## [WHAT YOU SHOULD DO]
Write out the entries below exactly as they stand. Skip every image.

Collected data entries
──────────

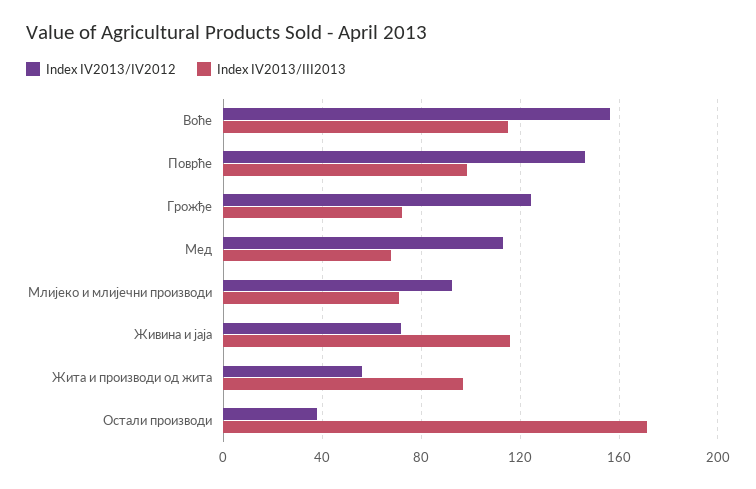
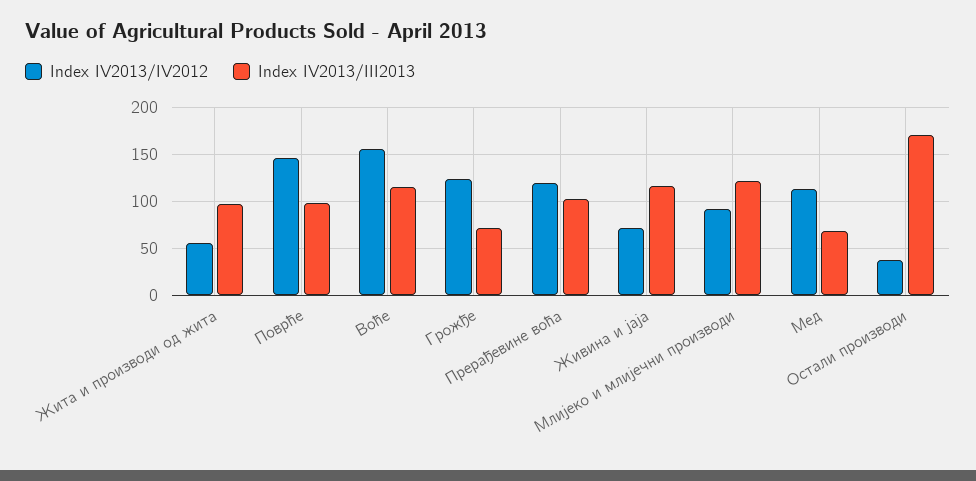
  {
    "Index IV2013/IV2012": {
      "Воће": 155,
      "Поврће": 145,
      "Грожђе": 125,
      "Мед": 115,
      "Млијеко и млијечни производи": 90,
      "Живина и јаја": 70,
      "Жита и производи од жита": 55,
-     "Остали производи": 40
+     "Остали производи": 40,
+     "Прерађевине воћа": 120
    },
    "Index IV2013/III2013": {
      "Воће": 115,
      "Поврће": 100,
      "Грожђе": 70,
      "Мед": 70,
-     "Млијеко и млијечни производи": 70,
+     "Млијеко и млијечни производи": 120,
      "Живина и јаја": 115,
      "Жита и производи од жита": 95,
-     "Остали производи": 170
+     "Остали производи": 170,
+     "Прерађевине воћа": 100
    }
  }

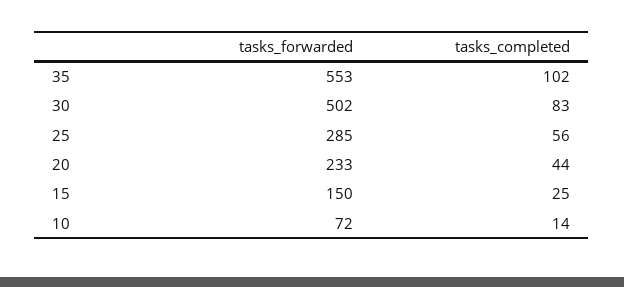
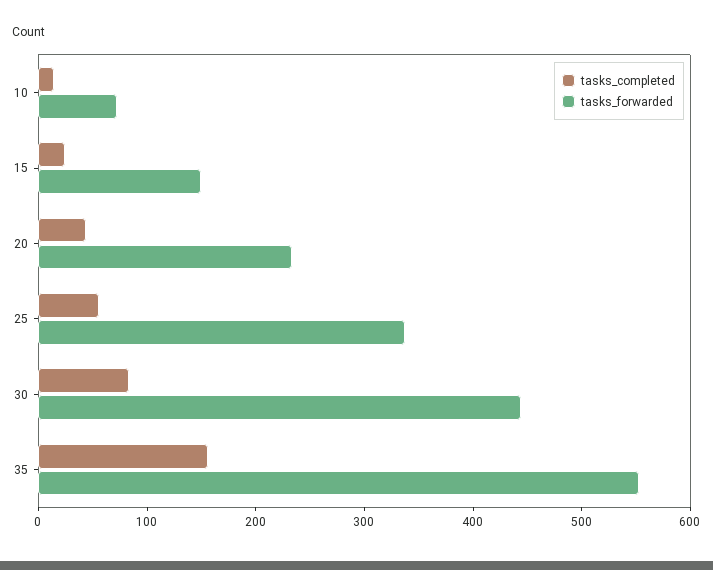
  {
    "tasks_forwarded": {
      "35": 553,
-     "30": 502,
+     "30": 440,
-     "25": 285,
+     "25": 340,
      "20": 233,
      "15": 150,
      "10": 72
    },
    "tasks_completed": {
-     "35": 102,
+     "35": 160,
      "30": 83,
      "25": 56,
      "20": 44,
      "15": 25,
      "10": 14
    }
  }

──────────

## [REPLY]
  {
    "Index IV2013/IV2012": {
      "Воће": 155,
      "Поврће": 145,
      "Грожђе": 125,
      "Мед": 115,
      "Млијеко и млијечни производи": 90,
      "Живина и јаја": 70,
      "Жита и производи од жита": 55,
-     "Остали производи": 40
+     "Остали производи": 40,
+     "Прерађевине воћа": 120
    },
    "Index IV2013/III2013": {
      "Воће": 115,
      "Поврће": 100,
      "Грожђе": 70,
      "Мед": 70,
-     "Млијеко и млијечни производи": 70,
+     "Млијеко и млијечни производи": 120,
      "Живина и јаја": 115,
      "Жита и производи од жита": 95,
-     "Остали производи": 170
+     "Остали производи": 170,
+     "Прерађевине воћа": 100
    }
  }

  {
    "tasks_forwarded": {
      "35": 553,
-     "30": 502,
+     "30": 440,
-     "25": 285,
+     "25": 340,
      "20": 233,
      "15": 150,
      "10": 72
    },
    "tasks_completed": {
-     "35": 102,
+     "35": 160,
      "30": 83,
      "25": 56,
      "20": 44,
      "15": 25,
      "10": 14
    }
  }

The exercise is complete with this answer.